**MATERIALS PROVIDED**
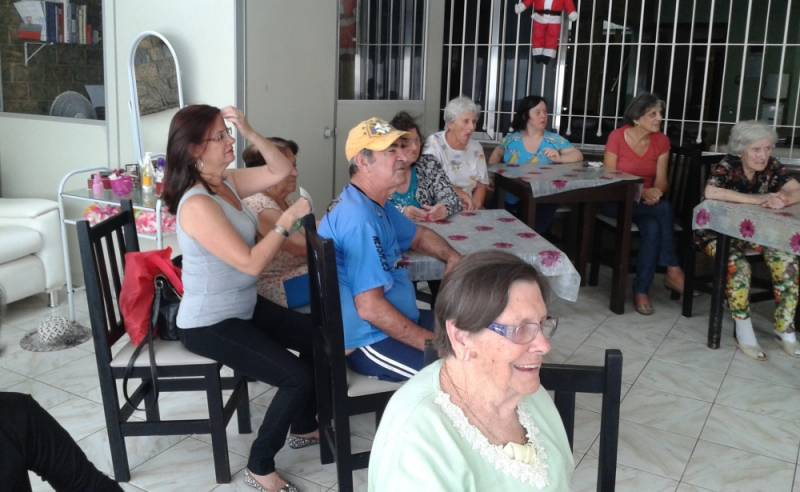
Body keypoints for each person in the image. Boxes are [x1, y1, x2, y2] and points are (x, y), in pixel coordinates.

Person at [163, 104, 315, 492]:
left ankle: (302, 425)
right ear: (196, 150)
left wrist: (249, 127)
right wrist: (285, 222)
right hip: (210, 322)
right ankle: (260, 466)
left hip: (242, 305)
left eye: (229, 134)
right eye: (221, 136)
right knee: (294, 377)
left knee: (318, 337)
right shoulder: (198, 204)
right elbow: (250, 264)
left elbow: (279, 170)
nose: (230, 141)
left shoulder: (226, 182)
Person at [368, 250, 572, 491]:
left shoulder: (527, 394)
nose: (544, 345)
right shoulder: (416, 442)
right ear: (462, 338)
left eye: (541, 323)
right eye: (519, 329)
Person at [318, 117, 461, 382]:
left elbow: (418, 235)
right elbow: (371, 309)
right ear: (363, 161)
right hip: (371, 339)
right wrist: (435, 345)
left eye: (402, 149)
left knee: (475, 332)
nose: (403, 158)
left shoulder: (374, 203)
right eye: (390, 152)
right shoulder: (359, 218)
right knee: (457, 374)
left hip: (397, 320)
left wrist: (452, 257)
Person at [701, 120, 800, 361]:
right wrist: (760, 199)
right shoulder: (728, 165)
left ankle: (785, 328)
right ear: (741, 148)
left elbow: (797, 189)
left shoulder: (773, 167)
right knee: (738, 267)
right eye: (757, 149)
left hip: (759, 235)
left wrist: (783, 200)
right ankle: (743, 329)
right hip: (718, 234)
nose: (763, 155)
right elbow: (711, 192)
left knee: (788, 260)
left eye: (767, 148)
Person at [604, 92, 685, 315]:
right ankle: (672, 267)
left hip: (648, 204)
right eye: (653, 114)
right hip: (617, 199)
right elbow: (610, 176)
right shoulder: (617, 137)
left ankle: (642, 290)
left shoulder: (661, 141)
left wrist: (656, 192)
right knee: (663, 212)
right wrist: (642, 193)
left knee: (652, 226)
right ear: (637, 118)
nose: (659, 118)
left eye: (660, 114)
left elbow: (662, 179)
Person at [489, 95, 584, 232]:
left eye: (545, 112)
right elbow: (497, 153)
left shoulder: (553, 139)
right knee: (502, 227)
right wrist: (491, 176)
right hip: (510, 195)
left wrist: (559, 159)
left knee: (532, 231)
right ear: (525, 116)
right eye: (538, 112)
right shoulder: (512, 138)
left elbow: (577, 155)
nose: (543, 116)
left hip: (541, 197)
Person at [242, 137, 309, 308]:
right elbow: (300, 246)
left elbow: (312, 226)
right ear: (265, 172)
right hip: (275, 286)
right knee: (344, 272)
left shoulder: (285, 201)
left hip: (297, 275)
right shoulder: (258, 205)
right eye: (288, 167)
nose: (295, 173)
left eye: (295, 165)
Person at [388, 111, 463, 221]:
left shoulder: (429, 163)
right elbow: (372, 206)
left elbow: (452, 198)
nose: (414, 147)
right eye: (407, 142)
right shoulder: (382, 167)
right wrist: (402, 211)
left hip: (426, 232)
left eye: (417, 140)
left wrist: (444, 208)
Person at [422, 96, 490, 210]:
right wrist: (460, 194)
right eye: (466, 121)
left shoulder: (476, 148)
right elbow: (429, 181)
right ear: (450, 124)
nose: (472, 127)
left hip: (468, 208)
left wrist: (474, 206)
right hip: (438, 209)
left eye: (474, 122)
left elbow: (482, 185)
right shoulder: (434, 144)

---

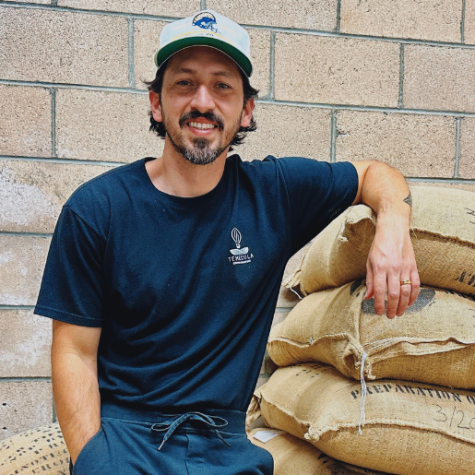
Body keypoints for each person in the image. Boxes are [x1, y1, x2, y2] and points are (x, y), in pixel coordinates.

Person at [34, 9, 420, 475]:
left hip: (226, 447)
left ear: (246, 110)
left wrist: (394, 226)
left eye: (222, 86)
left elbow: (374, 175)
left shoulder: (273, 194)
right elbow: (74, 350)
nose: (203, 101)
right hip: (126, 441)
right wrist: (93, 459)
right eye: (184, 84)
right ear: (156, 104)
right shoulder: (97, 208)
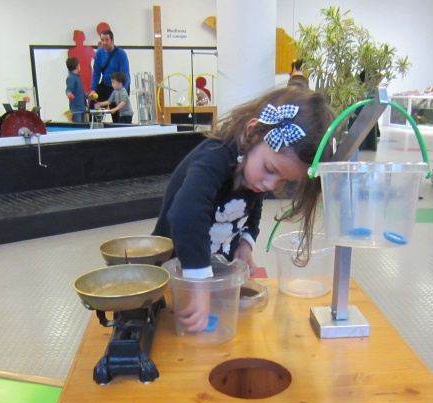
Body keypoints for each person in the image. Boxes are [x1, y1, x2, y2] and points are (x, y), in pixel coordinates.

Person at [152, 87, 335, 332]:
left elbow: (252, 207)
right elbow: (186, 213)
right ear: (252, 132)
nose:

* * *

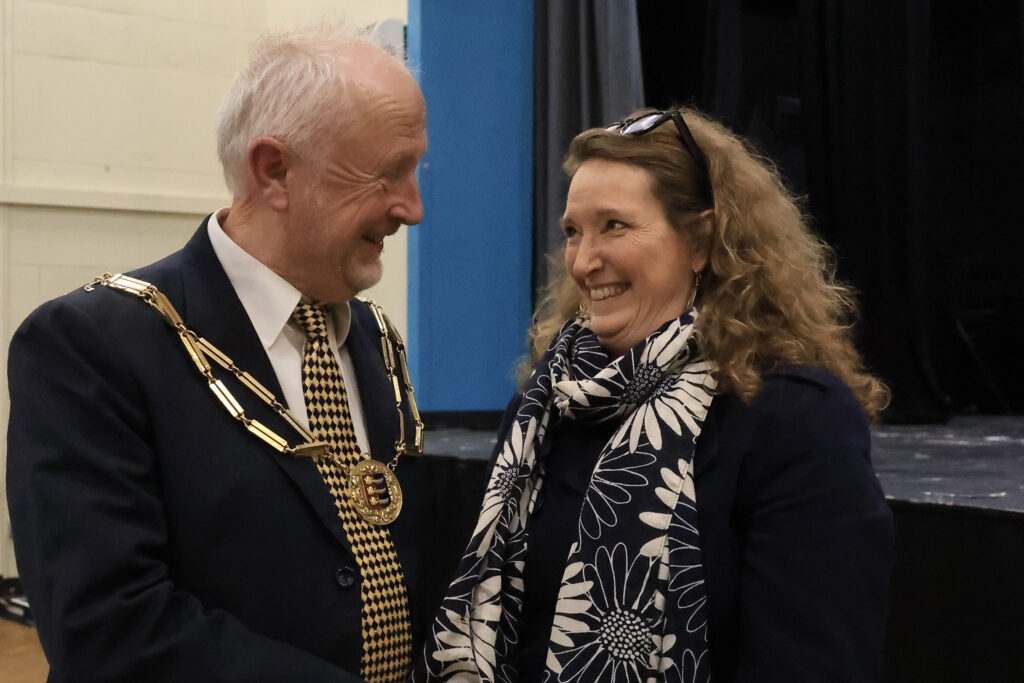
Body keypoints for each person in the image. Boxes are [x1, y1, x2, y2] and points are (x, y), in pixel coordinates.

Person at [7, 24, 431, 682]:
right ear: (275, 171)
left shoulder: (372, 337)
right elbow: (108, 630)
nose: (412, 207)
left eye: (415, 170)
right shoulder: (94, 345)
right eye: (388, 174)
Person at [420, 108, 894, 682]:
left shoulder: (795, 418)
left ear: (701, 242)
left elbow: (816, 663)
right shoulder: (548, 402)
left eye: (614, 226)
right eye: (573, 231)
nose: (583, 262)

**INSTRUCTIONS TO FOLLOW**
In the data above, find the line with "left eye: (545, 112)" and the line with "right ear: (265, 172)". Retype both, plus every line between them, exactly.

**ANSWER BOX**
left eye: (545, 112)
right elbow: (497, 153)
left shoulder: (553, 139)
right knee: (502, 227)
right wrist: (491, 176)
right hip: (510, 195)
left wrist: (559, 159)
left knee: (532, 231)
right ear: (525, 116)
right eye: (538, 112)
right shoulder: (512, 138)
left elbow: (577, 155)
nose: (543, 116)
left hip: (541, 197)
Person at [242, 137, 309, 308]:
right elbow: (300, 246)
left elbow: (312, 226)
right ear: (265, 172)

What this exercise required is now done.